--- Exercise material ---

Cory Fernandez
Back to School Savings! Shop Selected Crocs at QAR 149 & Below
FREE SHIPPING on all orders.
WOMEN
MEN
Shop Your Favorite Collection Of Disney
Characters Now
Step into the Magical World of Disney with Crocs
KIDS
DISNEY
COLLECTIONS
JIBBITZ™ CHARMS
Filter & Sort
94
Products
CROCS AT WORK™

---

*Task to complete*.
The number of lines above where the word "Shop" occurs, and only that number, is the answer.

*Completed exercise*.
2